Pictures within the data are to be left out; everything else must be reproduced exactly.

Supplied material section start

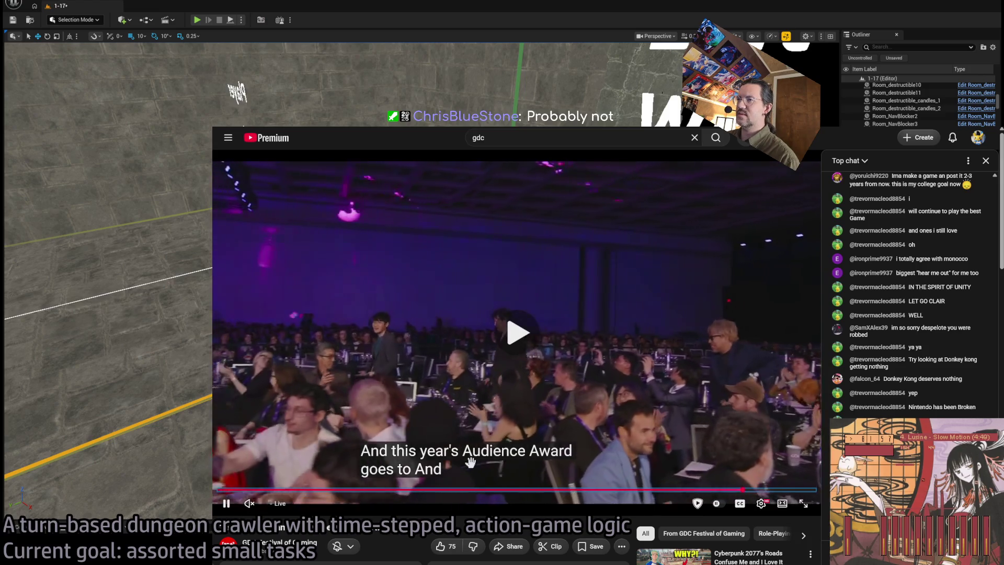
left_click(470, 462)
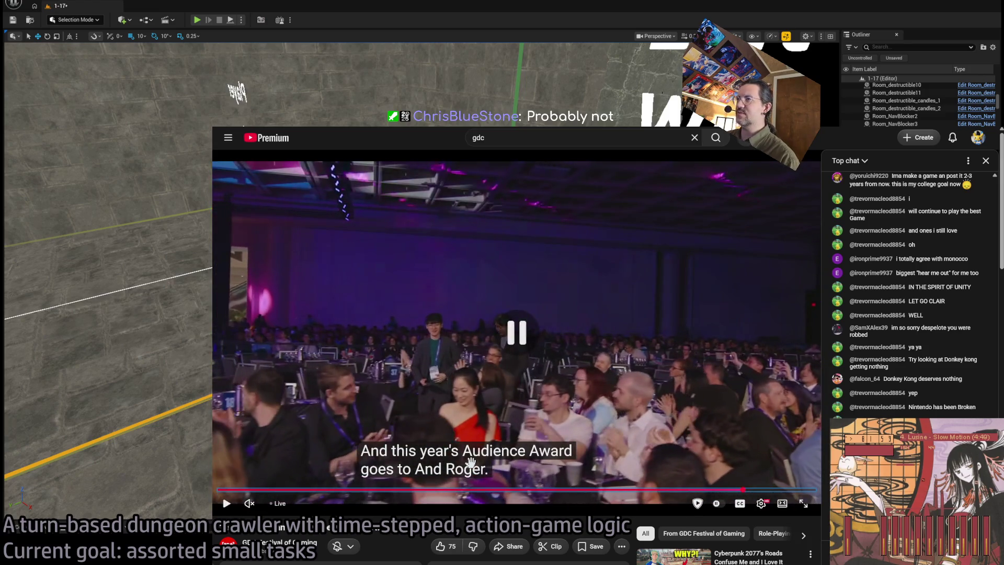
left_click(470, 462)
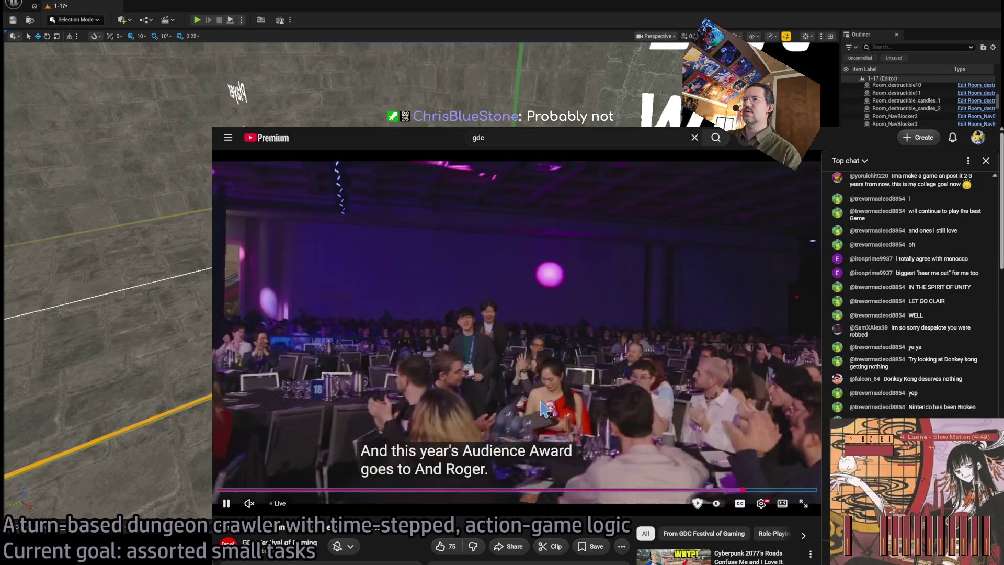
left_click(471, 329)
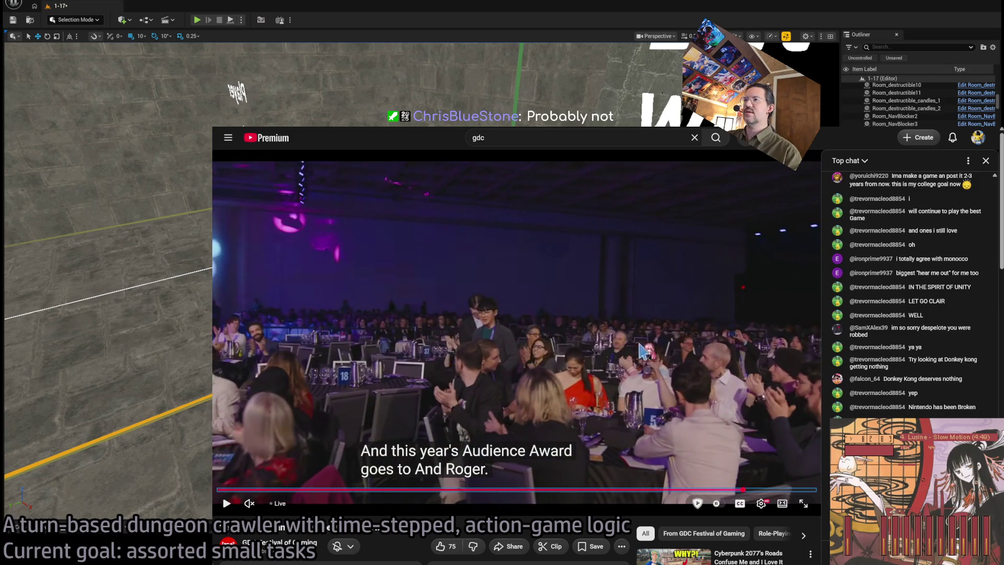
left_click(470, 329)
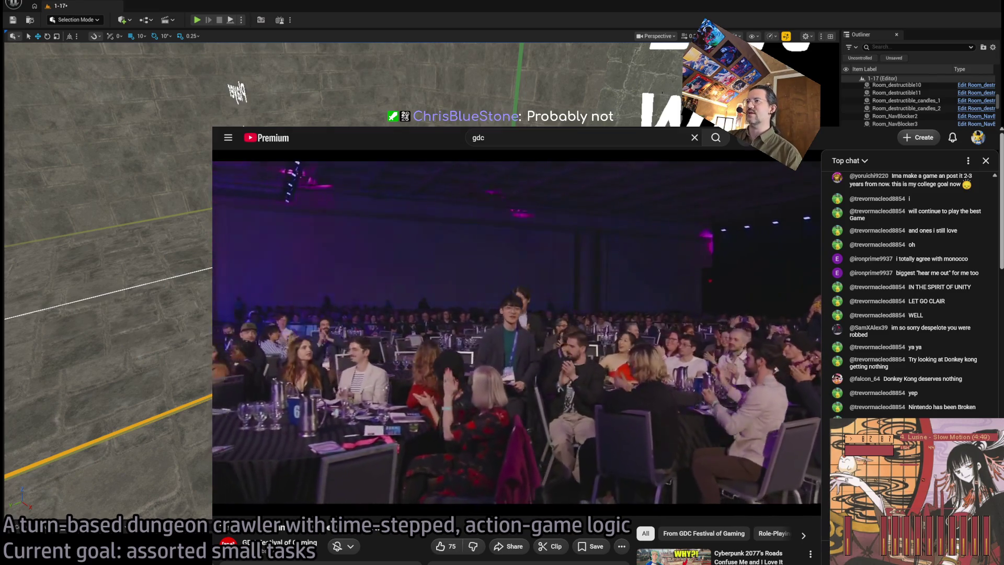
key("ctrl+Tab")
key("alt+Tab")
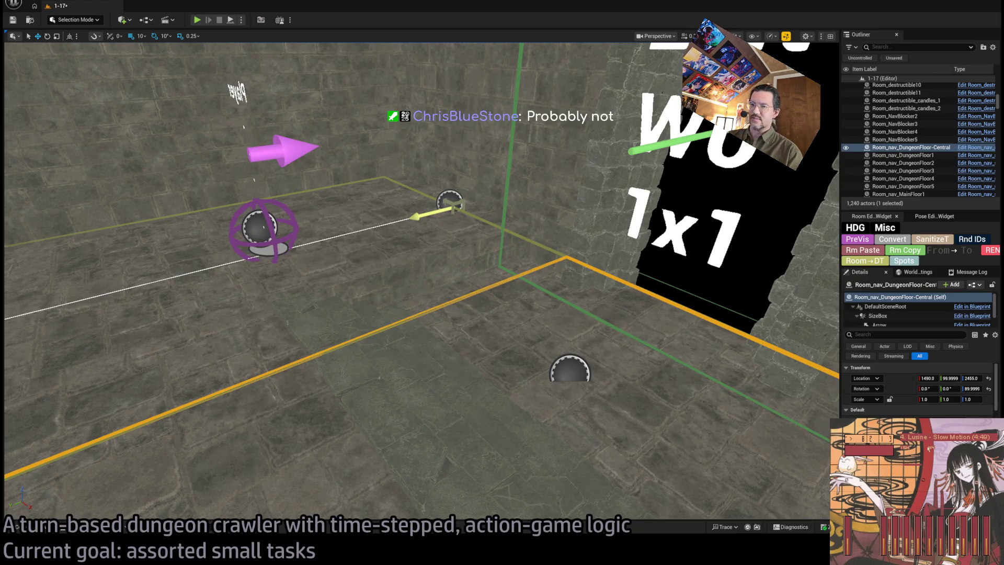
Step: Fly to the Exit W0 doorway and select the Room_nav_DungeonFloor1 nav floor beside it
key("w")
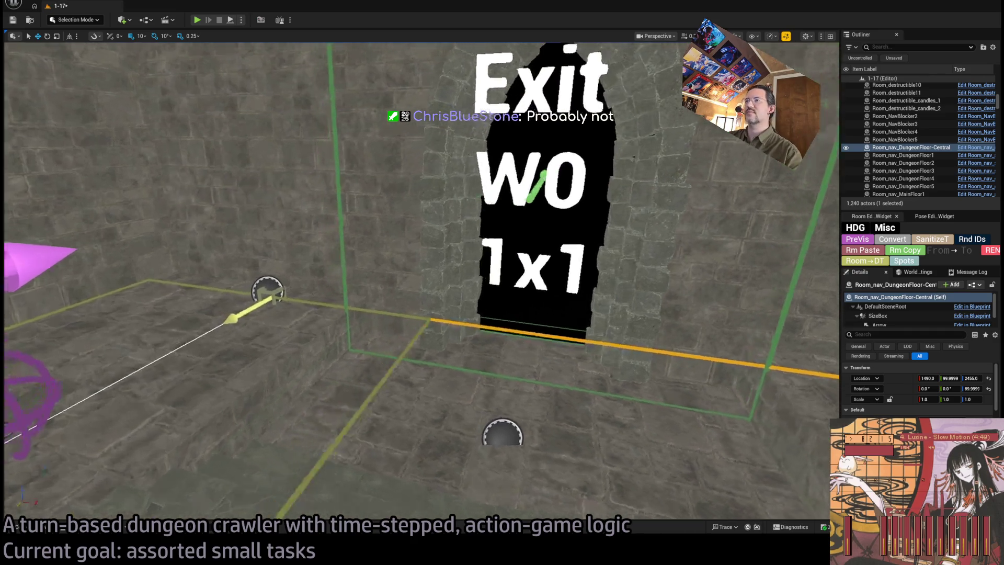
key("s")
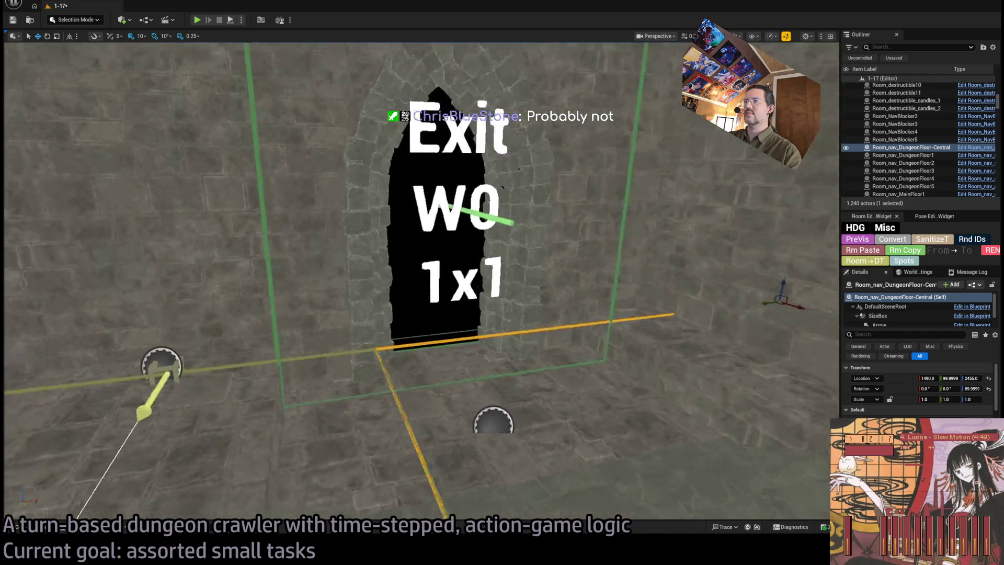
left_click(462, 327)
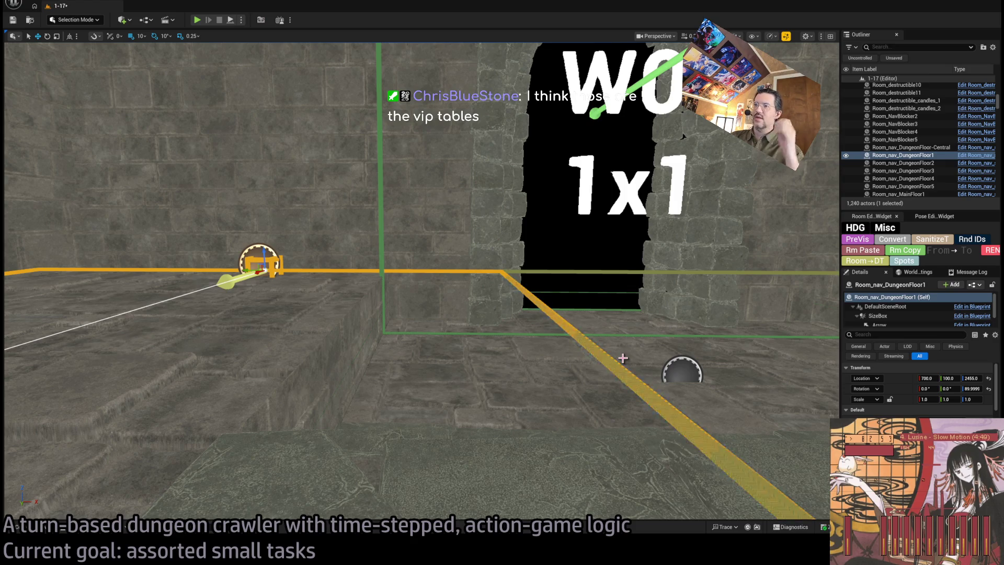
mouse_move(623, 358)
left_mouse_down()
mouse_move(623, 241)
mouse_move(579, 344)
mouse_move(611, 327)
left_mouse_up()
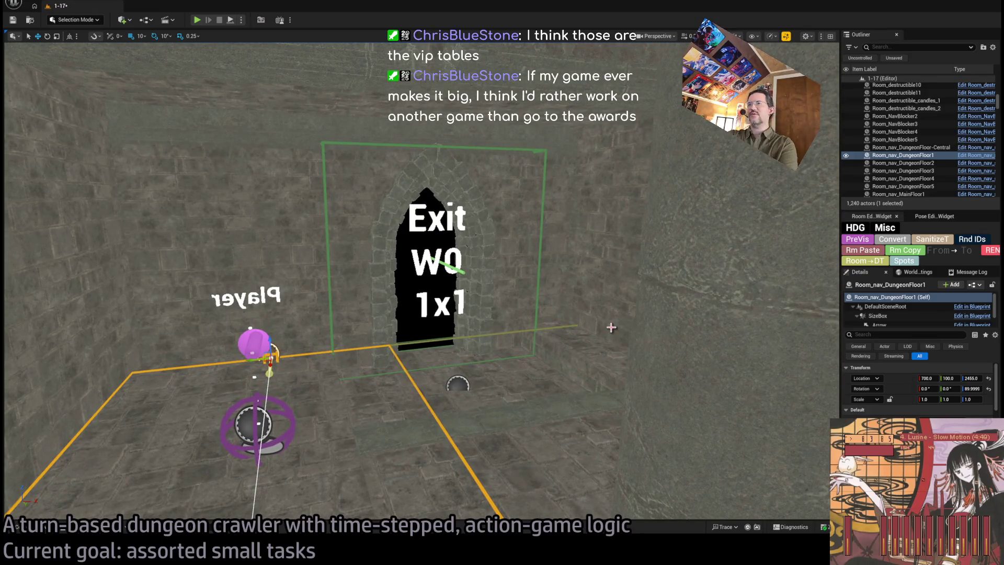
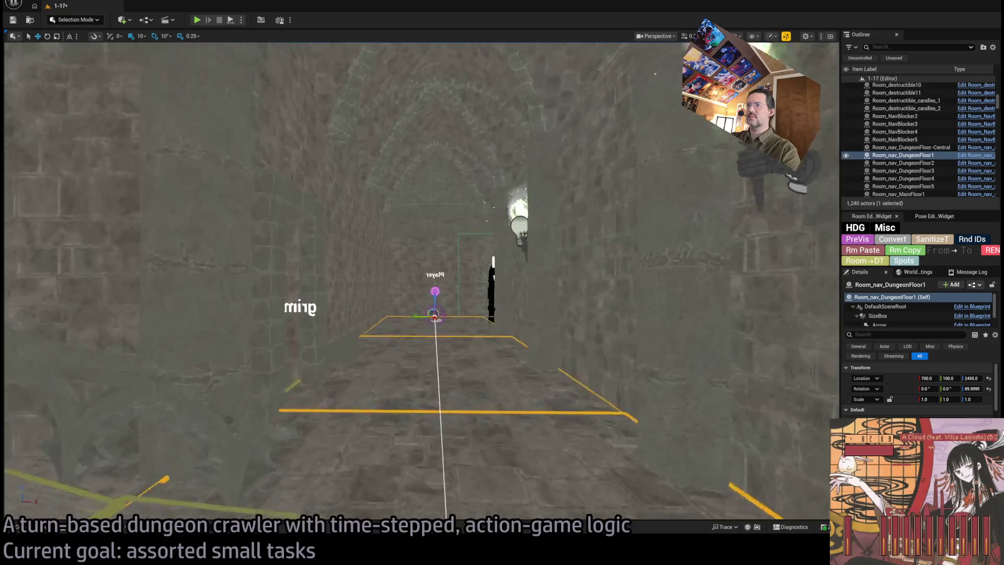
Step: Fly the camera in close to the Exit W0 doorway marker and tilt down to its stone arch
scroll(474, 219, "up", 2)
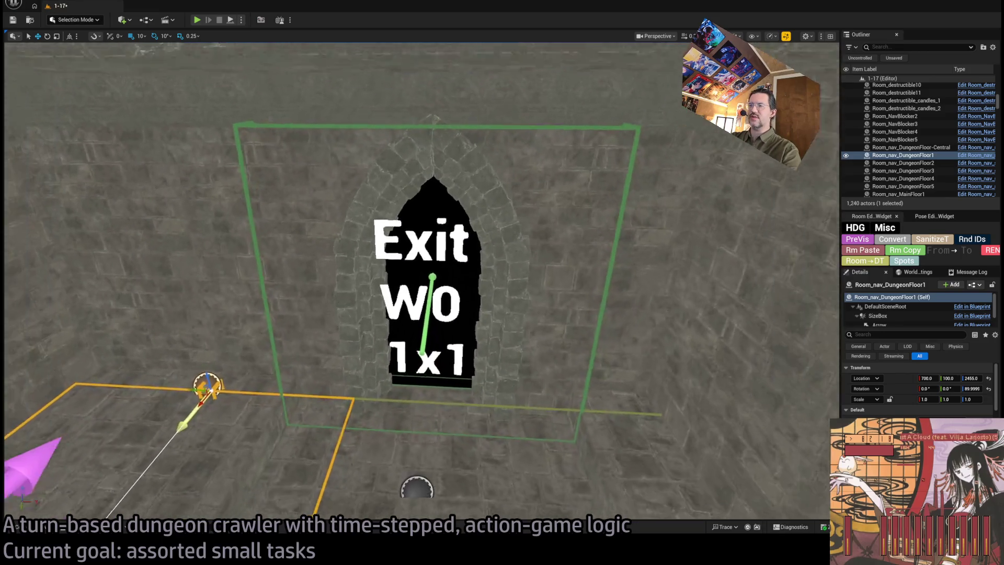
scroll(418, 282, "up", 3)
scroll(418, 282, "up", 3)
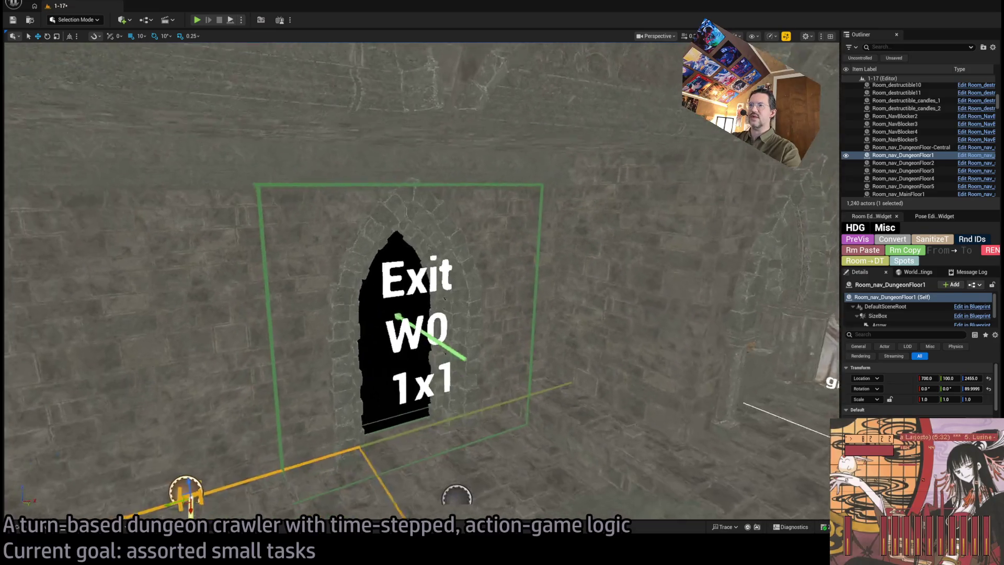
scroll(418, 282, "down", 5)
scroll(534, 252, "up", 3)
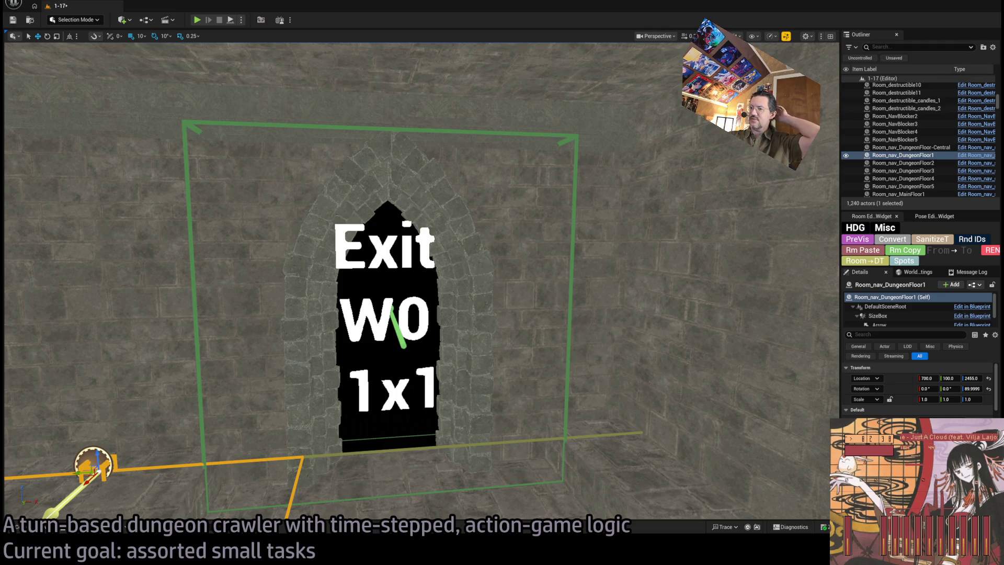
key("alt+Tab")
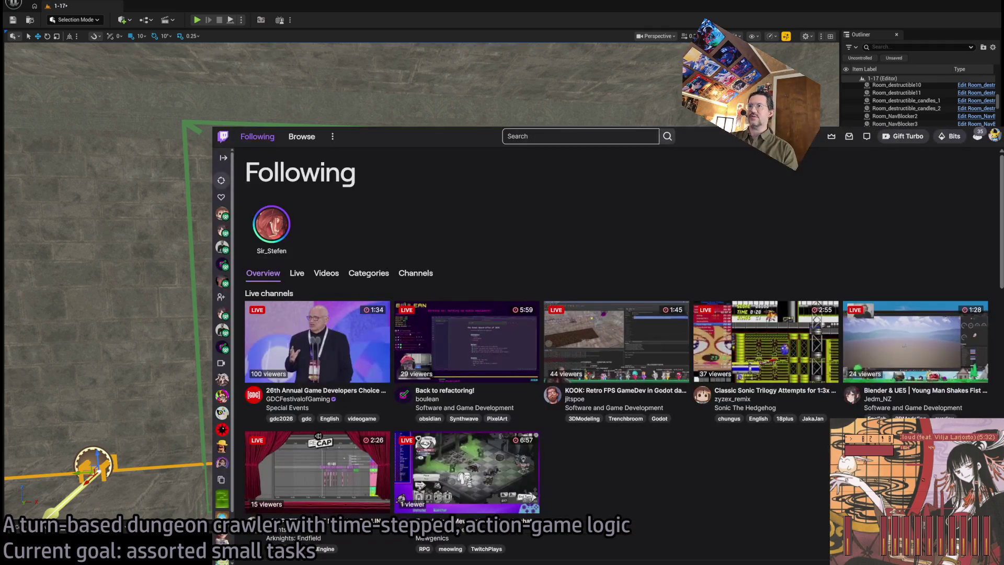
key("alt+Tab")
mouse_move(430, 202)
left_mouse_down()
mouse_move(430, 131)
mouse_move(418, 324)
mouse_move(418, 314)
left_mouse_up()
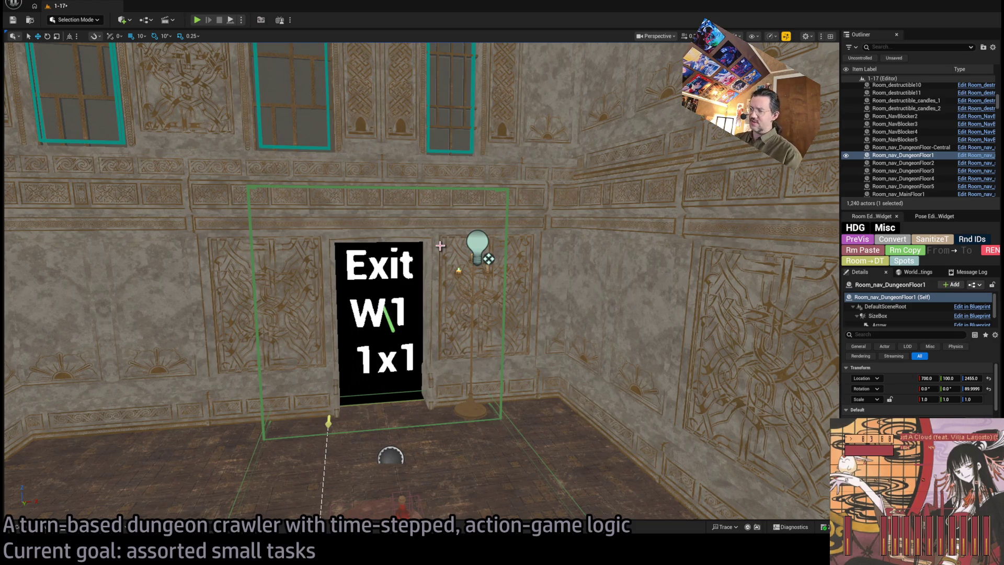
mouse_move(518, 338)
left_mouse_down()
mouse_move(554, 349)
mouse_move(559, 332)
mouse_move(524, 299)
left_mouse_up()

Supplied material section end

- _Expected answer_
left_click(470, 462)
left_click(470, 462)
left_click(471, 329)
left_click(470, 329)
key("ctrl+Tab")
key("alt+Tab")
Step: Fly to the Exit W0 doorway and select the Room_nav_DungeonFloor1 nav floor beside it
key("w")
key("s")
left_click(462, 327)
mouse_move(623, 358)
left_mouse_down()
mouse_move(623, 241)
mouse_move(579, 344)
mouse_move(611, 327)
left_mouse_up()
Step: Fly the camera in close to the Exit W0 doorway marker and tilt down to its stone arch
scroll(474, 219, "up", 2)
scroll(418, 282, "up", 3)
scroll(418, 282, "up", 3)
scroll(418, 282, "down", 5)
scroll(534, 252, "up", 3)
key("alt+Tab")
key("alt+Tab")
mouse_move(430, 202)
left_mouse_down()
mouse_move(430, 131)
mouse_move(418, 324)
mouse_move(418, 314)
left_mouse_up()
mouse_move(518, 338)
left_mouse_down()
mouse_move(554, 349)
mouse_move(559, 332)
mouse_move(524, 299)
left_mouse_up()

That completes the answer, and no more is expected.